Input data:
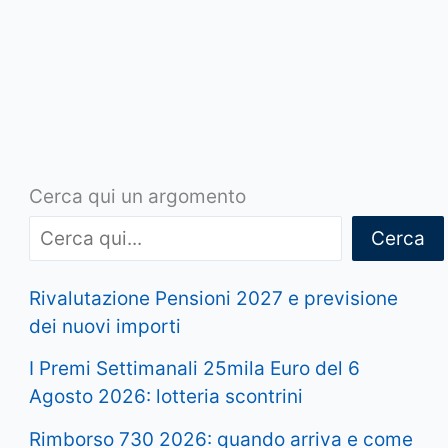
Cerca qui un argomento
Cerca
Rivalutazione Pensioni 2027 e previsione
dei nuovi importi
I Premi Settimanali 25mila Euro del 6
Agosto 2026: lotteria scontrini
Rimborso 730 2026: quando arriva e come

The task: Reproduce the lines above word for word, leaving out the pictures.

Task solution:
Cerca qui un argomento
Cerca
Rivalutazione Pensioni 2027 e previsione
dei nuovi importi
I Premi Settimanali 25mila Euro del 6
Agosto 2026: lotteria scontrini
Rimborso 730 2026: quando arriva e come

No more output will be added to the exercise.